Actually, equality holds if and only if $f$ is injective.

Let $f$ be injective and take $y\in f(A)\cap f(B)$. Then, by the definition of image there are $x_A\in A$ and $x_B\in B$ such that $y = f(x_A) = f(x_B)$. By injectivity $x_A = x_B\in A\cap B$. But then $y\in f(A\cap B)$. Hence, $f(A)\cap f(B) \subseteq f(A\cap B)$ and then by the above $f(A)\cap f(B) = f(A\cap B)$.

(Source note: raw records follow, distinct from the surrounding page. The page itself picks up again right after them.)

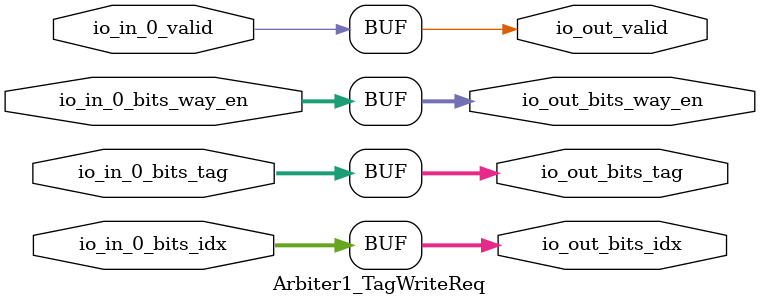
<source format=v>
`ifndef RANDOMIZE
  `ifdef RANDOMIZE_MEM_INIT
    `define RANDOMIZE
  `endif // RANDOMIZE_MEM_INIT
`endif // not def RANDOMIZE
`ifndef RANDOMIZE
  `ifdef RANDOMIZE_REG_INIT
    `define RANDOMIZE
  `endif // RANDOMIZE_REG_INIT
`endif // not def RANDOMIZE
`ifndef RANDOM
  `define RANDOM $random
`endif // not def RANDOM
// Users can define INIT_RANDOM as general code that gets injected into the
// initializer block for modules with registers.
`ifndef INIT_RANDOM
  `define INIT_RANDOM
`endif // not def INIT_RANDOM
// If using random initialization, you can also define RANDOMIZE_DELAY to
// customize the delay used, otherwise 0.002 is used.
`ifndef RANDOMIZE_DELAY
  `define RANDOMIZE_DELAY 0.002
`endif // not def RANDOMIZE_DELAY
// Define INIT_RANDOM_PROLOG_ for use in our modules below.
`ifndef INIT_RANDOM_PROLOG_
  `ifdef RANDOMIZE
    `ifdef VERILATOR
      `define INIT_RANDOM_PROLOG_ `INIT_RANDOM
    `else  // VERILATOR
      `define INIT_RANDOM_PROLOG_ `INIT_RANDOM #`RANDOMIZE_DELAY begin end
    `endif // VERILATOR
  `else  // RANDOMIZE
    `define INIT_RANDOM_PROLOG_
  `endif // RANDOMIZE
`endif // not def INIT_RANDOM_PROLOG_
// Include register initializers in init blocks unless synthesis is set
`ifndef SYNTHESIS
  `ifndef ENABLE_INITIAL_REG_
    `define ENABLE_INITIAL_REG_
  `endif // not def ENABLE_INITIAL_REG_
`endif // not def SYNTHESIS
// Include rmemory initializers in init blocks unless synthesis is set
`ifndef SYNTHESIS
  `ifndef ENABLE_INITIAL_MEM_
    `define ENABLE_INITIAL_MEM_
  `endif // not def ENABLE_INITIAL_MEM_
`endif // not def SYNTHESIS
module Arbiter1_TagWriteReq(
  input         io_in_0_valid,
  input  [6:0]  io_in_0_bits_idx,
  input  [7:0]  io_in_0_bits_way_en,
  input  [23:0] io_in_0_bits_tag,
  output        io_out_valid,
  output [6:0]  io_out_bits_idx,
  output [7:0]  io_out_bits_way_en,
  output [23:0] io_out_bits_tag
);

  assign io_out_valid = io_in_0_valid;
  assign io_out_bits_idx = io_in_0_bits_idx;
  assign io_out_bits_way_en = io_in_0_bits_way_en;
  assign io_out_bits_tag = io_in_0_bits_tag;
endmodule


</source>
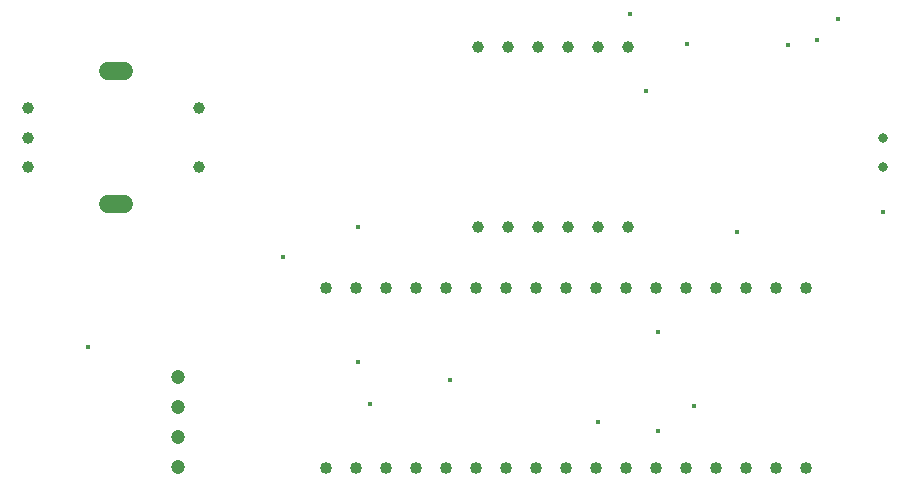
<source format=gbr>
%TF.GenerationSoftware,KiCad,Pcbnew,6.0.0-rc1-unknown-3024ded~66~ubuntu18.04.1*%
%TF.CreationDate,2018-11-05T19:27:32-08:00*%
%TF.ProjectId,arduino-micro,61726475696E6F2D6D6963726F2E6B69,rev?*%
%TF.SameCoordinates,PX8c5fca8PY9629108*%
%TF.FileFunction,Plated,1,2,PTH,Mixed*%
%TF.FilePolarity,Positive*%
%FSLAX46Y46*%
G04 Gerber Fmt 4.6, Leading zero omitted, Abs format (unit mm)*
G04 Created by KiCad (PCBNEW 6.0.0-rc1-unknown-3024ded~66~ubuntu18.04.1) date Mon 05 Nov 2018 07:27:32 PM PST*
%MOMM*%
%LPD*%
G01*
G04 APERTURE LIST*
%TA.AperFunction,ViaDrill*%
%ADD10C,0.400000*%
%TD*%
%TA.AperFunction,ComponentDrill*%
%ADD11C,0.800000*%
%TD*%
%TA.AperFunction,ComponentDrill*%
%ADD12C,1.000000*%
%TD*%
%TA.AperFunction,ComponentDrill*%
%ADD13C,1.016000*%
%TD*%
%TA.AperFunction,ComponentDrill*%
%ADD14C,1.200000*%
%TD*%
%TA.AperFunction,Slot*%
%ADD15C,1.500000*%
%TD*%
G04 APERTURE END LIST*
D10*
X9017000Y13944600D03*
X25527000Y21564600D03*
X31877000Y24104600D03*
X31877000Y12674600D03*
X32893000Y9169400D03*
X39700200Y11201400D03*
X52197000Y7594600D03*
X54914800Y42164000D03*
X56261000Y35610800D03*
X57277000Y15214600D03*
X57353200Y6858000D03*
X59740800Y39624000D03*
X60375800Y8991600D03*
X63982600Y23727000D03*
X68290544Y39505555D03*
X70789800Y39928800D03*
X72542400Y41706800D03*
X76327000Y25374600D03*
D11*
%TO.C,C1*%
X76327000Y31684600D03*
X76327000Y29184600D03*
D12*
%TO.C,SW1*%
X3937000Y34184600D03*
X3937000Y31684600D03*
X3937000Y29184600D03*
X18437000Y34184600D03*
X18437000Y29184600D03*
%TO.C,U2*%
X42037000Y39344600D03*
X42037000Y24104600D03*
X44577000Y39344600D03*
X44577000Y24104600D03*
X47117000Y39344600D03*
X47117000Y24104600D03*
X49657000Y39344600D03*
X49657000Y24104600D03*
X52197000Y39344600D03*
X52197000Y24104600D03*
X54737000Y39344600D03*
X54737000Y24104600D03*
D13*
%TO.C,XA1*%
X29227000Y18914600D03*
X29227000Y3674600D03*
X31767000Y18914600D03*
X31767000Y3674600D03*
X34307000Y18914600D03*
X34307000Y3674600D03*
X36847000Y18914600D03*
X36847000Y3674600D03*
X39387000Y18914600D03*
X39387000Y3674600D03*
X41927000Y18914600D03*
X41927000Y3674600D03*
X44467000Y18914600D03*
X44467000Y3674600D03*
X47007000Y18914600D03*
X47007000Y3674600D03*
X49547000Y18914600D03*
X49547000Y3674600D03*
X52087000Y18914600D03*
X52087000Y3674600D03*
X54627000Y18914600D03*
X54627000Y3674600D03*
X57167000Y18914600D03*
X57167000Y3674600D03*
X59707000Y18914600D03*
X59707000Y3674600D03*
X62247000Y18914600D03*
X62247000Y3674600D03*
X64787000Y18914600D03*
X64787000Y3674600D03*
X67327000Y18914600D03*
X67327000Y3674600D03*
X69867000Y18914600D03*
X69867000Y3674600D03*
D14*
%TO.C,M1*%
X16637000Y11404600D03*
X16637000Y8864600D03*
X16637000Y6324600D03*
X16637000Y3784600D03*
D15*
%TO.C,SW1*%
X12087000Y37284600D02*
X10787000Y37284600D01*
X12087000Y26084600D02*
X10787000Y26084600D01*
M02*

</source>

If $f$ is not injective, choose $x\neq y$ such that $f(x) = f(y)$. Then $f(\{x\}\cap\{y\}) \neq f(\{x\})\cap f(\{y\})$.

Answer 3

$$A=\{0,-1\} \,\, \, , \,\, \, B=\{0,1,-2\}\,\,, \,\, C=\{0,1,-1,-2\}\,\,,D=\{1,2,3\}$$ let $$f:C\to D$$ such that $$f=\{(0,1),(1,1),(-1,3),(-2,3)\}$$ we have $f(A)=\{1,3\}$ , $f(B)=\{1,3\}$ , $f(A\cap B)=\{1\}$ whereas $f(A)\cap f(B)=\{1,3\}$

Generally we have $$f(A\cap B)\subseteq f(A)\cap f(B)$$

Answer 4

Just to give a "minimalist" counterexample that clearly makes use of the hints in the comments: consider $X = \{0,1\}$, let $A = \{0\}$ and $B = \{1\}$. Take $f: X \to X: x \mapsto 0$. Then

$$f(A\cap B) = f(\emptyset) = \emptyset$$

But $$f(A) \cap f(B) = \{0\} \cap \{0\} = \{0\}$$